I first remember talking to Jerry Brown at San Diego State in the early 1970s when he first ran for governor. I asked him how he was going to pay for his liberal ideas. He took a 22-year-old college journalist’s question seriously.

He talked about looking for efficiencies and finding the right formula. Perhaps it was that line of thinking that led to cap-and-trade.

I expected to see him during a presidential campaign at the National Press Club in Washington, D.C., while I was completing my master’s from Northwestern.
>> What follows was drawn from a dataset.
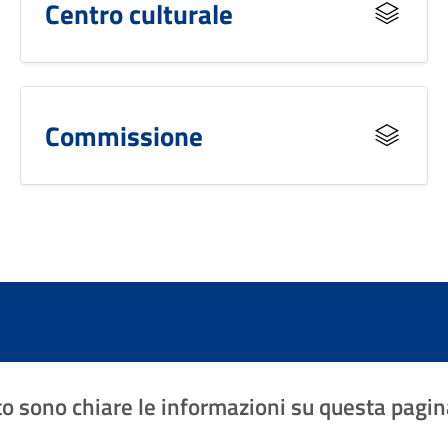
Centro culturale
Commissione
o sono chiare le informazioni su questa pagin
He was late again.

After 15 minutes, I went downstairs to go work on another story and discovered a picket line Brown had refused to cross. I was tempted to accept a campaign button — no words, just a brown button. My dedication to objectivity precluded that.

When I was a reporter for the Vista Press, I saw him at Lake San Marcos, a rich enclave next to the city. He was two hours late and the hosts had ice sculptures, seafood snacks and free champagne — an irresistible temptation for a 24-year-old guy.

When he arrived, I was a tad tipsy. I said to him in front of the melted sculptures, “There are 400,000 people who live in North San Diego County. Why haven’t you had any public appearances?”

“Well, maybe I should,” he said, disarmingly. He never did.

I saw him few times when he was governor at political reporter gatherings, which I attended regularly in La Jolla.

Gavin Newsom or John Cox? Either way, I hope the winner carries on Brown’s legacy of fiscal restraint.